Let’s be clear, I wasn’t a doormat. Or at least, I wasn’t a doormat that said “walk all over me”. I was a doormat that said, “I think you should go the other way, but if you walk over me, I get it, it’s ok”. And for the most part, many people in my life would go the other way. And that’s why I’ve always thought I was good at boundaries. Because I could state my preference. But there would still be a few people, who would insist that they must walk over me. And, ”I get it, it’s ok”
What I need to learn, is that it’s not ok. I need boundaries the way my hands need callouses. Not the boundaries where it says “I’d prefer you don’t cross, but if you do, it’s ok. Here’s a warm cookie”. But the boundary that says “I said no. You don’t get to walk over me. If you do not listen, you will face a wall”. For so long, I thought walls were ugly. Christians don’t do walls. So much of our language is in breaking down the walls. Walls mean you’re not easy breezy. You’re in fact the opposite: difficult to uproot.

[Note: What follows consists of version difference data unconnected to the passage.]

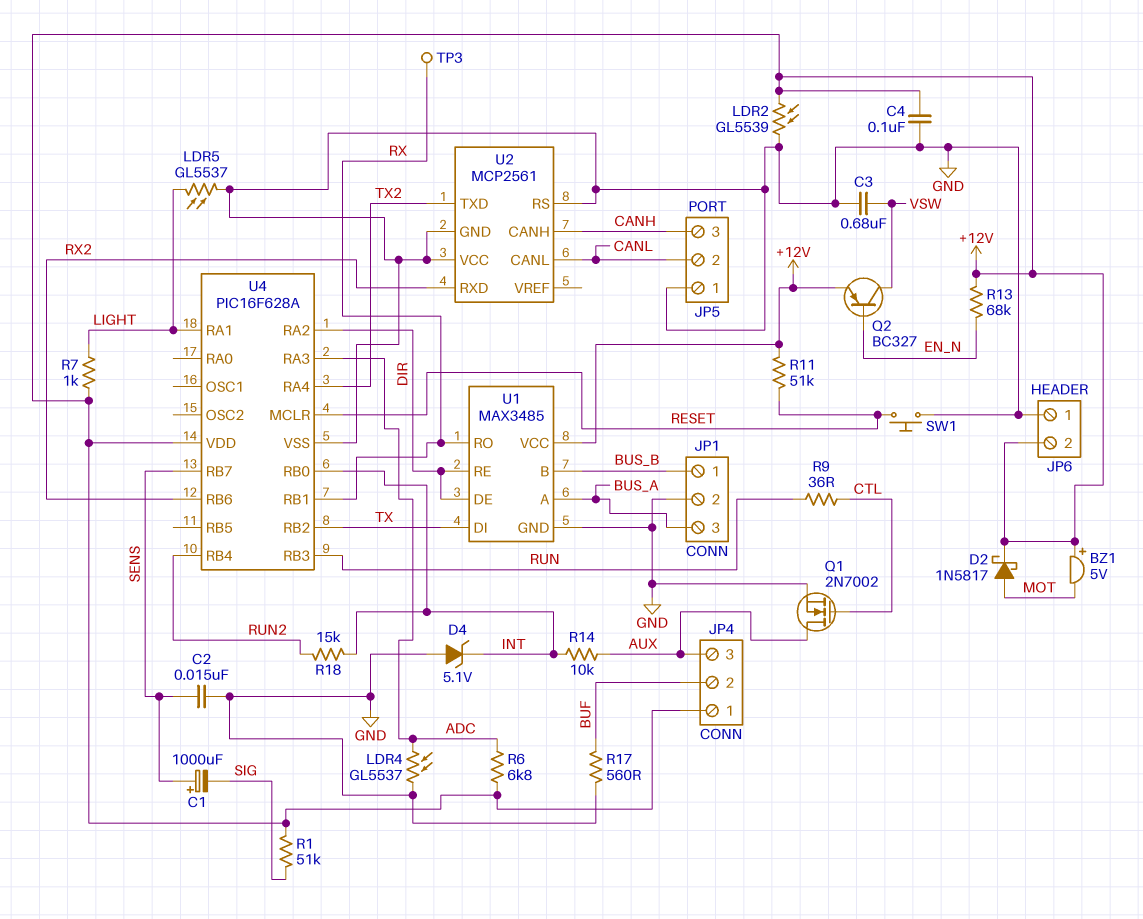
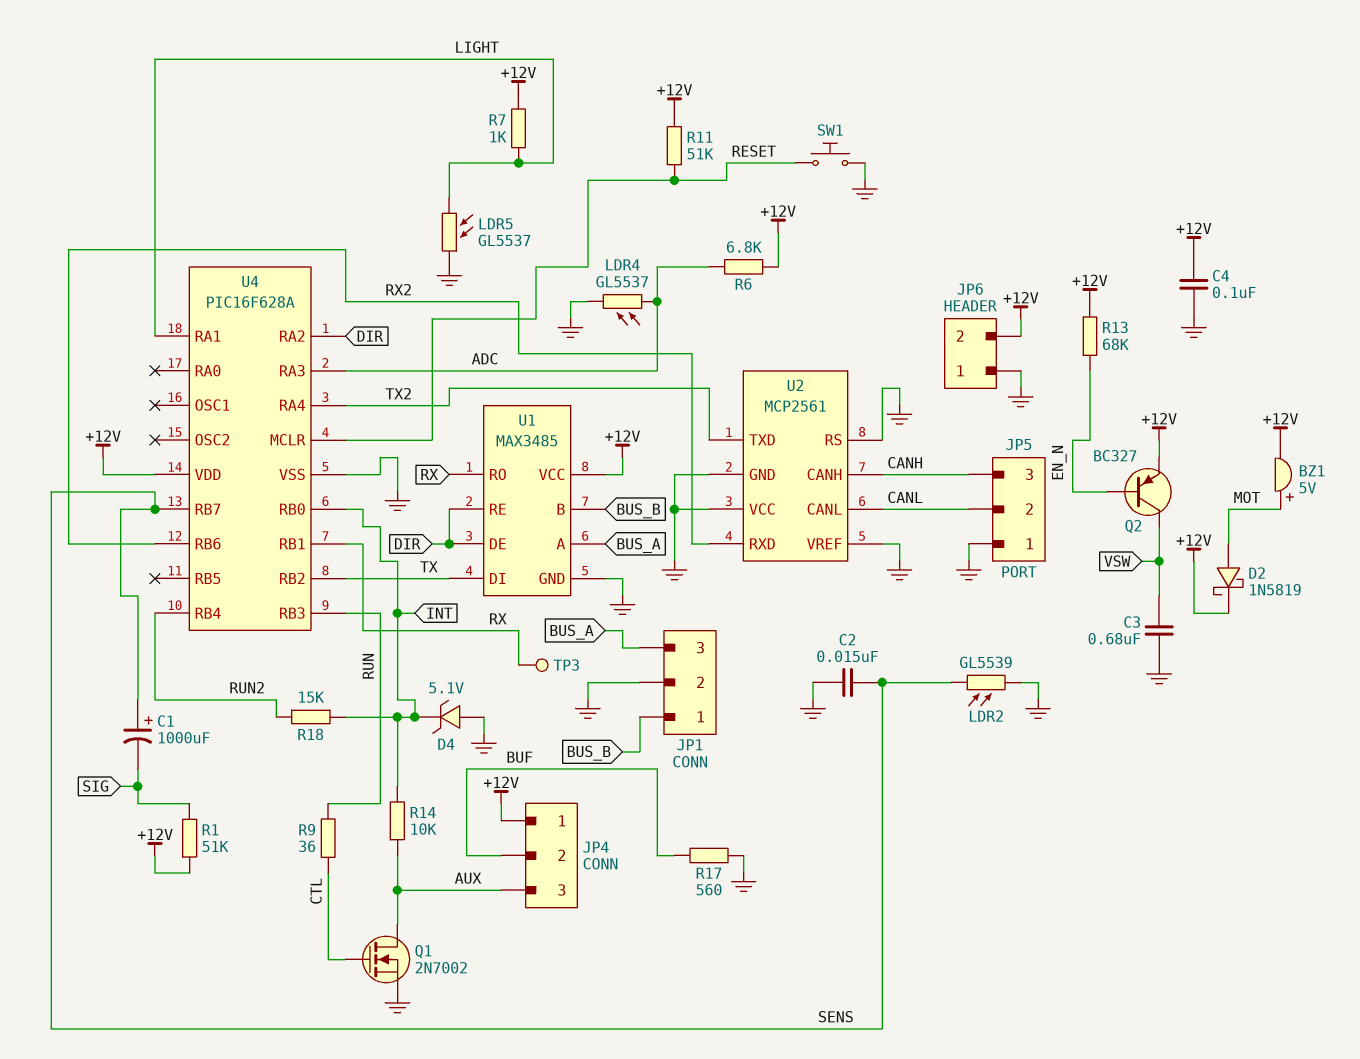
BZ1: buzzer 5V (plus +12V, minus MOT) -> buzzer 5V (plus MOT, minus +12V)
D2: schottky 1N5817 (A MOT, K +12V) -> schottky 1N5819 (A MOT, K +12V)
LDR2: GL5539 (+12V, GND) -> GL5539 (GND, SENS)
U2 pin VREF: none -> GND

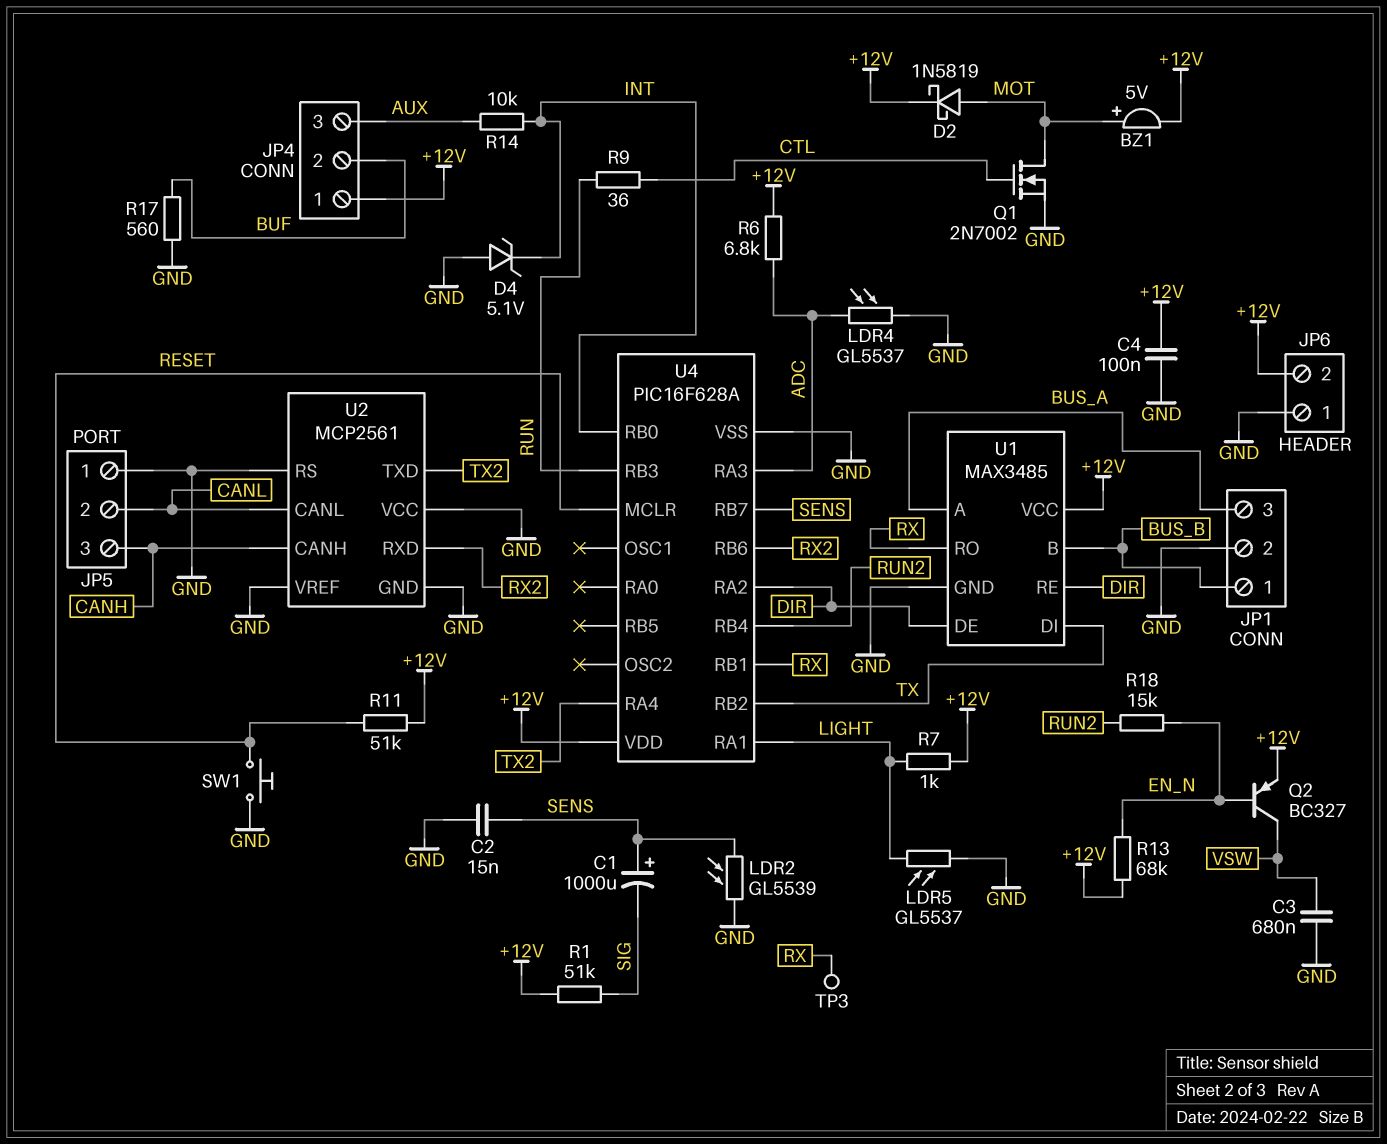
Q1: NMOS 2N7002 (G CTL, D AUX, S GND) -> NMOS 2N7002 (G CTL, D MOT, S GND)
R18: 15k (INT, RUN2) -> 15k (EN_N, RUN2)

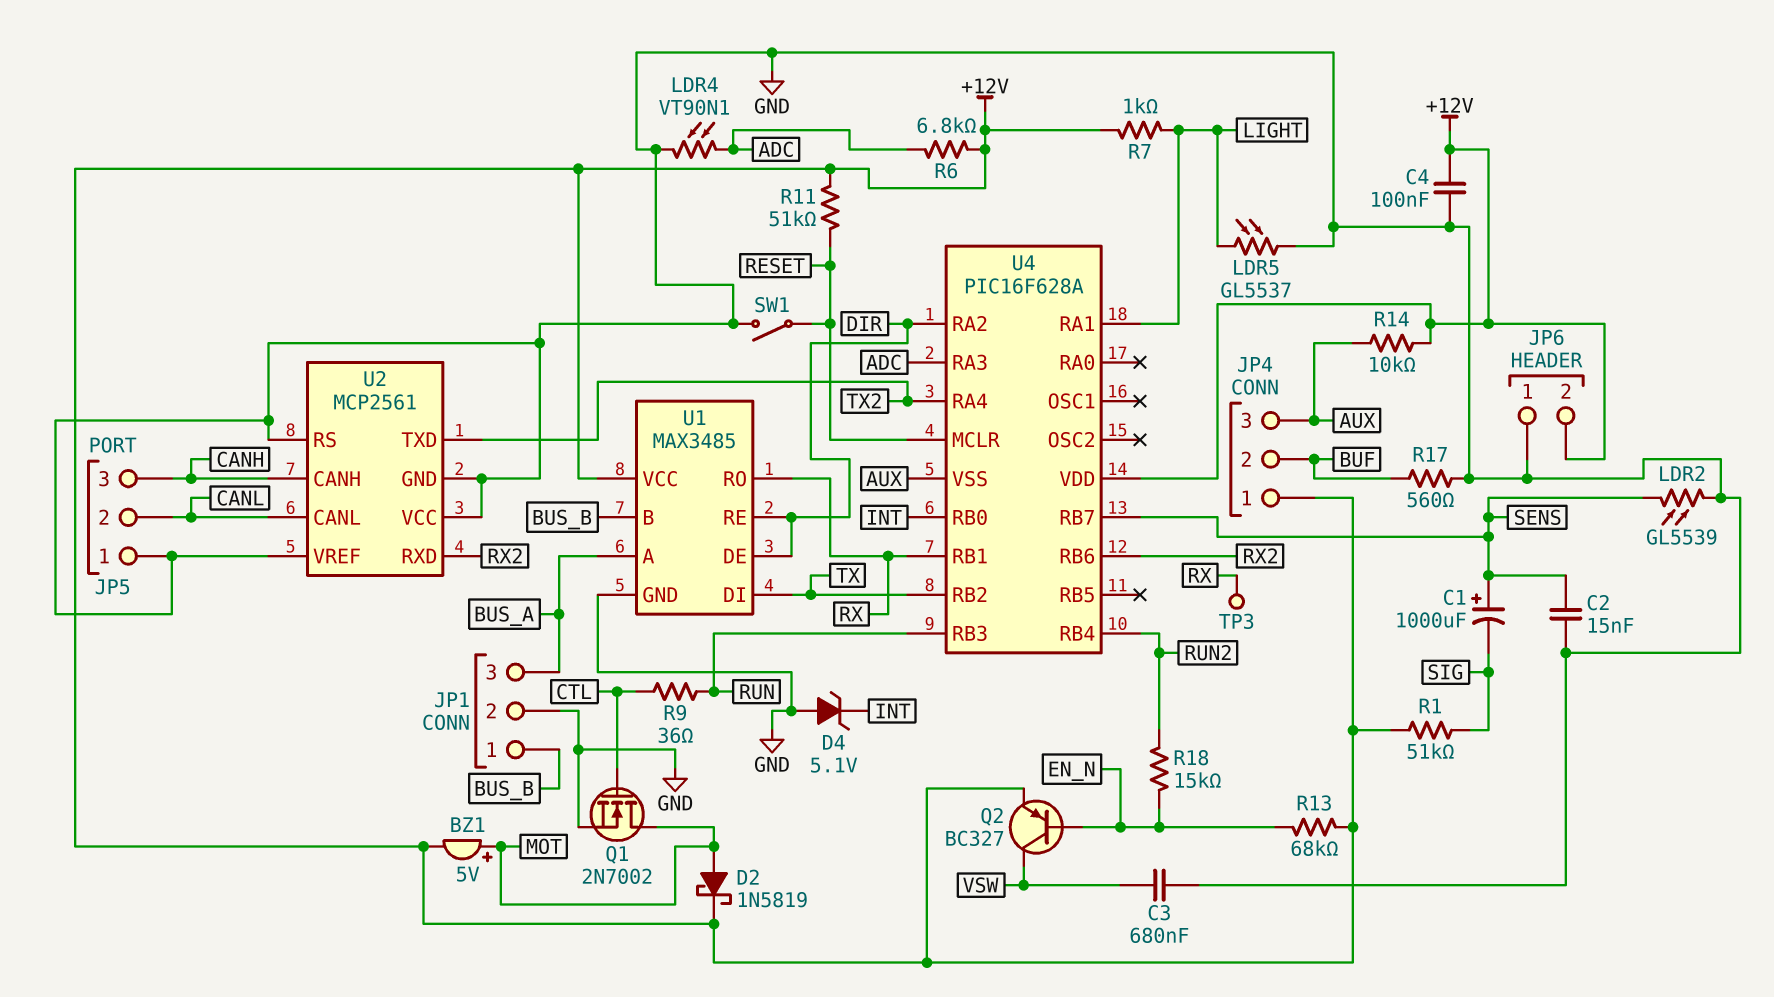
LDR4: GL5537 (ADC, GND) -> VT90N1 (ADC, GND)
R14: 10k (AUX, INT) -> 10k (+12V, AUX)
SW1: button (GND, RESET) -> switch (GND, RESET)
U4 pin VSS: GND -> AUX

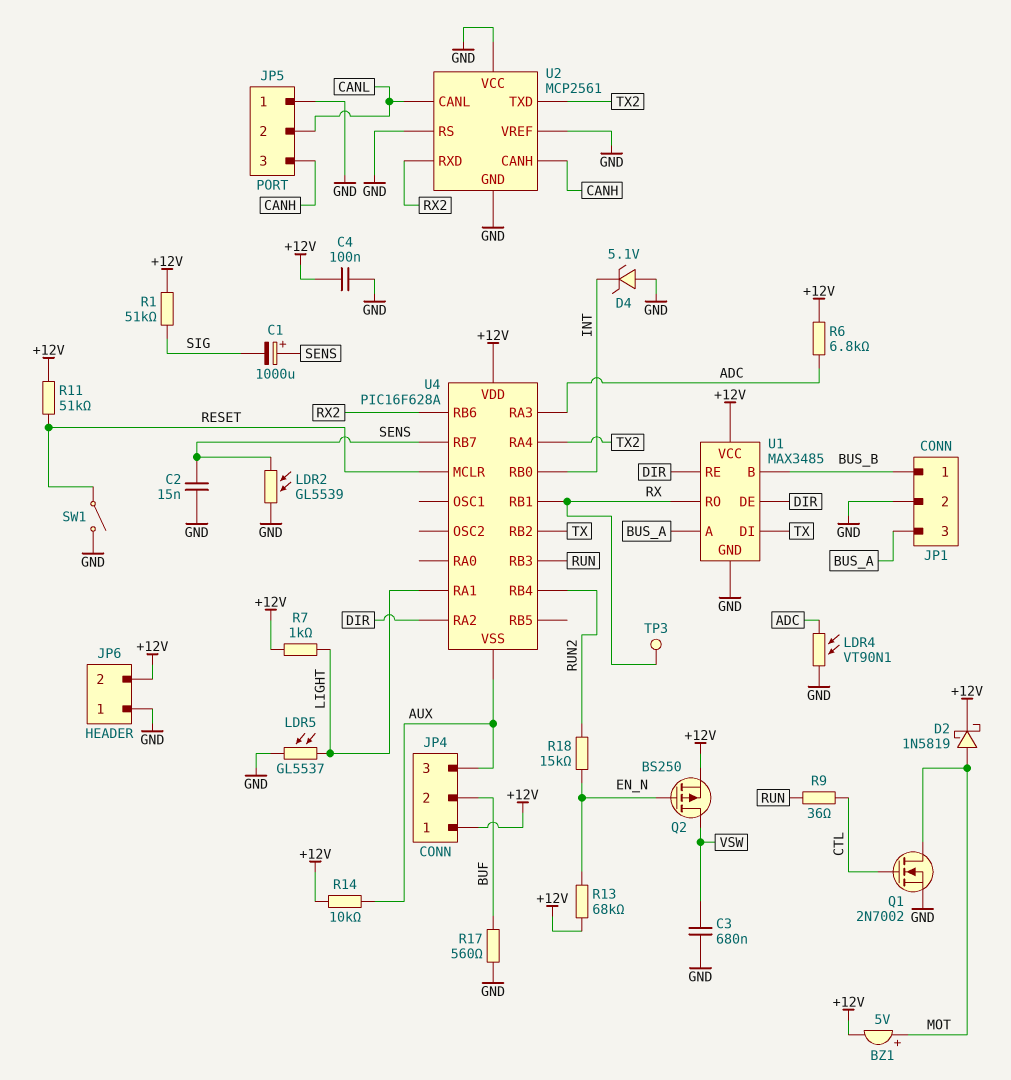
Q2: PNP BC327 (B EN_N, C VSW, E +12V) -> PMOS BS250 (G EN_N, D VSW, S +12V)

In Boundaries by Dr. Henry Cloud and Dr. John Townsend, they describe the beauty of boundaries as keeping bad out, and the good in. Boundaries are meant to be an execution of wisdom. Emotionally healthy people don’t see boundaries as ugly. The authors write,“Boundaries are a ‘litmus test’ for the quality of our relationships. Those people in our lives who can respect our boundaries will love our wills, our opinions, our separateness. Those who can’t respect our boundaries are telling us that they don’t love our nos. They only love our yeses, our compliance. ‘I only like it when you do what I want.’”
As I look down at my hands right now, I’m trying to see my budding callouses as incredible signs that I am that much closer to pulling myself up. Some may see them as an eyesore. But I imagine that for those who pull up, they are beautiful proof that I’m doing the work.